Has "The Customer Is Always Right" Gone Too Far?


“Is there a manager I could speak to?”

Everyone who has ever worked with the public dreads this question. Usually it’s a difficult customer that you knew was going to be trouble the minute they walked in the door. Having worked in retail for four years, I’ve seen my fair share of unhappy customers.

Throughout history a slogan has developed that may have been a little too vague: “The customer is always right.” This is just asking for an argumentative customer to challenge it. But has this slogan gone too far?

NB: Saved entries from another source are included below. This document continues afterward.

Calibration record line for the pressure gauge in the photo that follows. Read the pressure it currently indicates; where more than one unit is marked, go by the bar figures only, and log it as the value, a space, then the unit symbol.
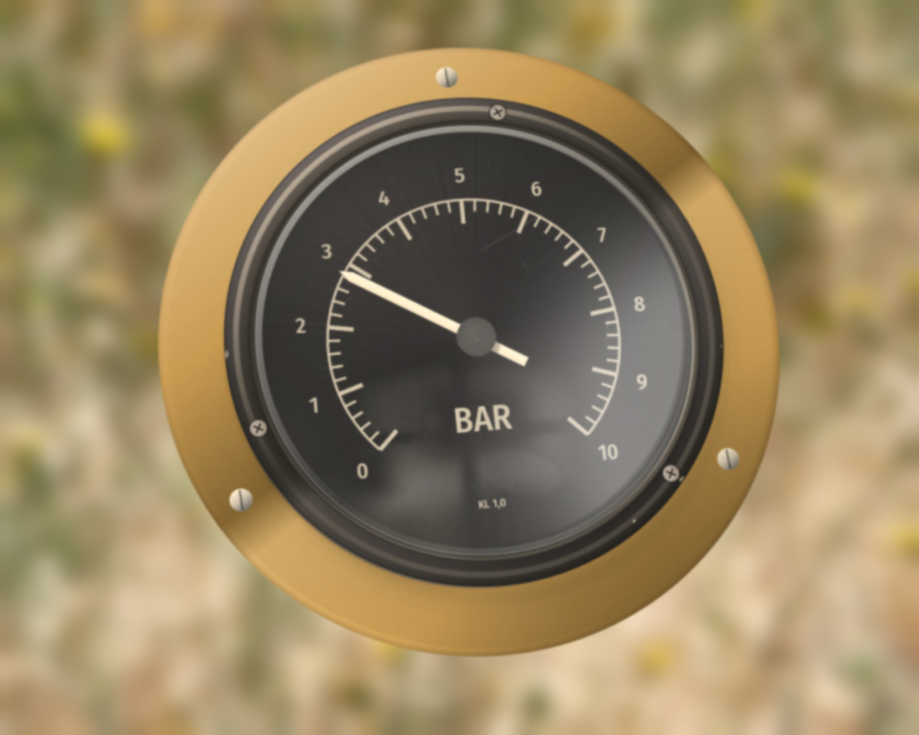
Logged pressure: 2.8 bar
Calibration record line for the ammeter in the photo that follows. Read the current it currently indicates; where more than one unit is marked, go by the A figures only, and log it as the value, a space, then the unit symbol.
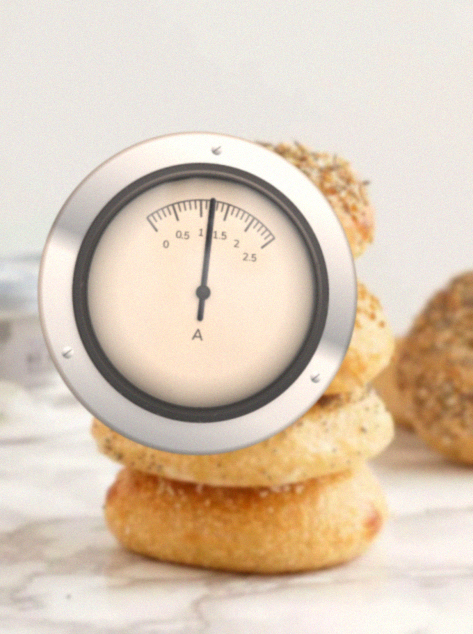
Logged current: 1.2 A
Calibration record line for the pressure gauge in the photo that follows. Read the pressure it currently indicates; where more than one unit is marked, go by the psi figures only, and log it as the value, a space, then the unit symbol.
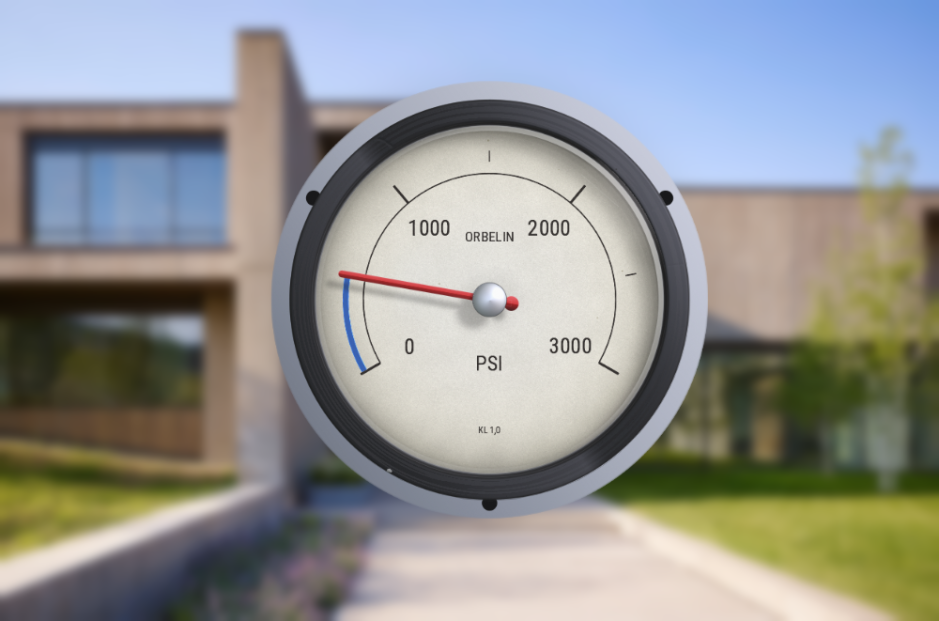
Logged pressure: 500 psi
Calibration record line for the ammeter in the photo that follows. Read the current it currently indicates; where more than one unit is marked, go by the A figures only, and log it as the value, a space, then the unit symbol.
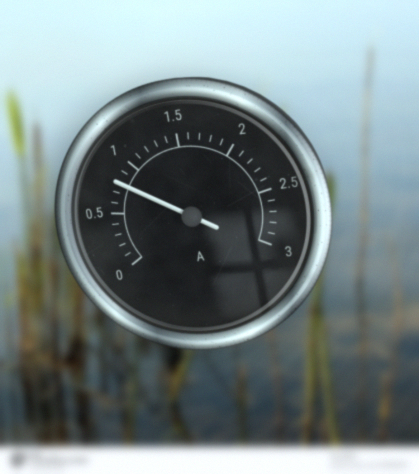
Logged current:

“Absolutely,” says Scott Kulesza, manager of a local hardware store in Gardner, MA. I have spent the last two years working with Mr. Kulesza and would have to say that I agree with him. Reflecting back with him on customers that have come through our doors Mr. Kulesza states: “We’ve had some pretty unruly customers come through here. But because the company is best known for their customer service, you have to put up with it.”

Putting up with it is easier than it sounds. Kayla McMilleon, a customer service representative at Aubuchon explains that there have been times when she’s talked down to customers “only when they’ve talked down to me and proved they didn’t think I knew how to do my job. For a long time I let it go, but it seems like their attitudes are getting worse.”

Once a man came in to return an item that is commonly sold around Gardner. The man didn’t have the package or a receipt and naturally because he is the manager, Mr. Kulesza was asked to handle it. After refusing to take the product back without a receipt, as company policy states, the customer became loud and looked like he was going to get violent. “Those are the moments I don’t feel bad telling them that they’re wrong and to get out of my store.”

“A lot of the time, complaints are because of something as simple as we didn’t offer to help load a bag of sand into a man’s car. Or we did but we accidently ripped the bag getting it into his lifted pick-up truck,” another unnamed sales associate states.

I have dealt with customers that seem to be pleasant when they come in and gradually become bad-tempered the more I’ve tried to help them. They often ask for a man’s opinion and won’t except mine. Most of the men that I work with know that I know how to do my job so they assure the customer that I am correct, which for some reason makes men and women more irritated.

There are some customers that report their experiences to the main office which is located in Westminster, Mass. They’re available through phone, email, and during the weekdays, chat. If a bad experiences is reported, Mr. Kulesza and his team get a warning from the office and whoever the associate was is written up.

Statistically, a typical business hears from only four percent of its unhappy customers. This seems like a small amount for a big corporation; however, being family owned, Aubuchon sees much more feedback.

Some customers have received such great customer service, that they are now regulars at Aubuchon. They joke around with the staff and sometimes even help out other customers when the store is busy. When asked why he would help customers when he isn’t an employee one of the regulars replied “I love this place. I’ve never had any problems and it’s just my way of saying thank you for taking care of me.”

What’s the difference, between the service that the regulars get and the service the unruly customers get? Nothing about the service is different, every customer is greeted with a smile.  It’s the customer’s attitude that’s different. If the customer comes in with the impression that no matter how he treats the employee he will be in the right, they’re going to be unsatisfied.